## RECORDS SUPPLIED
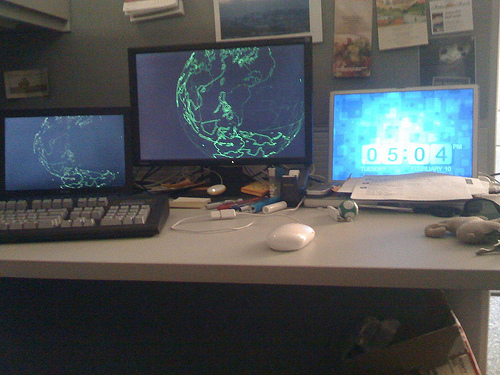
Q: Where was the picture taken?
A: An office.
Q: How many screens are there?
A: Three.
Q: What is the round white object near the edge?
A: A mouse.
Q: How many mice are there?
A: One.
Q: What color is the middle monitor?
A: Black.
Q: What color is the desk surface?
A: Gray.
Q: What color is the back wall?
A: Gray.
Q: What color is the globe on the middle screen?
A: Green.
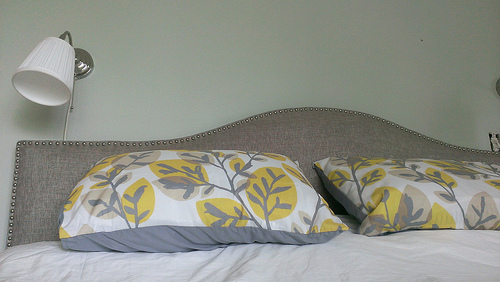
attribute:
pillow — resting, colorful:
[59, 149, 350, 253]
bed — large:
[0, 108, 498, 281]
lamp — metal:
[11, 31, 94, 140]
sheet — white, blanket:
[0, 213, 499, 281]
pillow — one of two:
[312, 155, 499, 236]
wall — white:
[1, 0, 500, 251]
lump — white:
[189, 244, 266, 281]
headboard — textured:
[5, 107, 498, 241]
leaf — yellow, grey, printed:
[120, 177, 155, 224]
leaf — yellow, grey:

## EXERCISE DIRECTIONS
Repeat all of the material with every "pillow" swapped for "cushion" and nothing else changed. Leave out the pictures.

## EXERCISE ANSWER
Q: Where was the picture taken?
A: An office.
Q: How many screens are there?
A: Three.
Q: What is the round white object near the edge?
A: A mouse.
Q: How many mice are there?
A: One.
Q: What color is the middle monitor?
A: Black.
Q: What color is the desk surface?
A: Gray.
Q: What color is the back wall?
A: Gray.
Q: What color is the globe on the middle screen?
A: Green.
attribute:
cushion — resting, colorful:
[59, 149, 350, 253]
bed — large:
[0, 108, 498, 281]
lamp — metal:
[11, 31, 94, 140]
sheet — white, blanket:
[0, 213, 499, 281]
cushion — one of two:
[312, 155, 499, 236]
wall — white:
[1, 0, 500, 251]
lump — white:
[189, 244, 266, 281]
headboard — textured:
[5, 107, 498, 241]
leaf — yellow, grey, printed:
[120, 177, 155, 224]
leaf — yellow, grey:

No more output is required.